**WORKING DATA:**
====
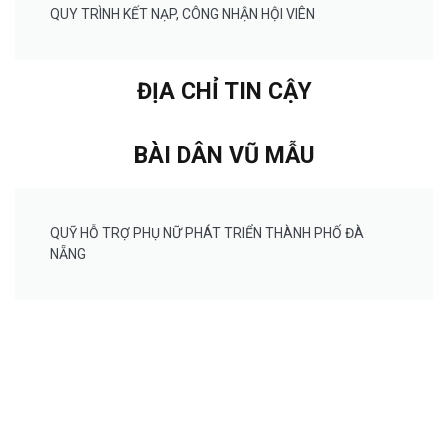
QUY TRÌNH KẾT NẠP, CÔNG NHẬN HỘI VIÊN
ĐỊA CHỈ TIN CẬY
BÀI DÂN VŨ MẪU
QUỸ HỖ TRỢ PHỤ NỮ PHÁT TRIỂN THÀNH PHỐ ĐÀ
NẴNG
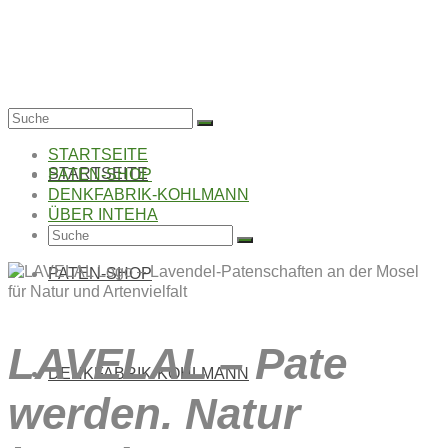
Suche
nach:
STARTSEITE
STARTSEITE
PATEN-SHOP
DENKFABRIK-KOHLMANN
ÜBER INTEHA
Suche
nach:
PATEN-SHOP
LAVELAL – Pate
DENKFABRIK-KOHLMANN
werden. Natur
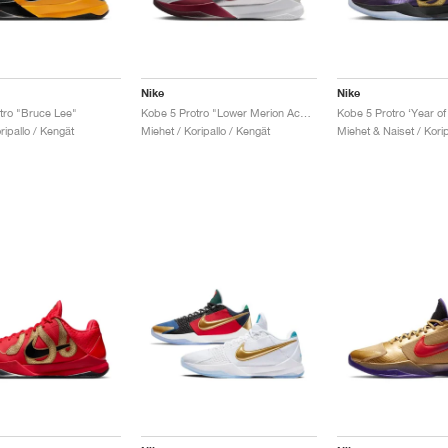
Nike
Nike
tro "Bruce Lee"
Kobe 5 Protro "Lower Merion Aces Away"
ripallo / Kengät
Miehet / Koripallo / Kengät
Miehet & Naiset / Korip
====
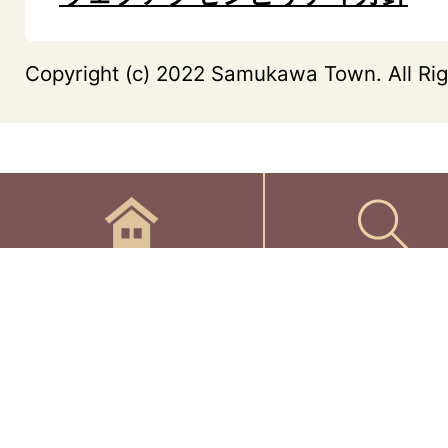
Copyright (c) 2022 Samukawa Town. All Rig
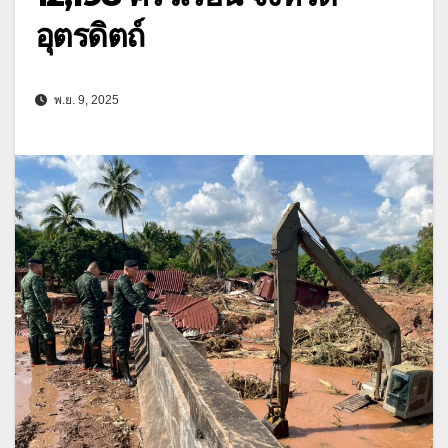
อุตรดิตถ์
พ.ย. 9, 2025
====
**WHAT TO PRODUCE:** Take the material above from the line bearing "ÜBER INTEHA" through the line bearing "Miehet & Naiset / Korip" and write it out exactly, both end lines included. Pictures stay out.

**EXERCISE RESPONSE:**
ÜBER INTEHA
Suche
nach:
PATEN-SHOP
LAVELAL – Pate
DENKFABRIK-KOHLMANN
werden. Natur
Nike
Nike
tro "Bruce Lee"
Kobe 5 Protro "Lower Merion Aces Away"
ripallo / Kengät
Miehet / Koripallo / Kengät
Miehet & Naiset / Korip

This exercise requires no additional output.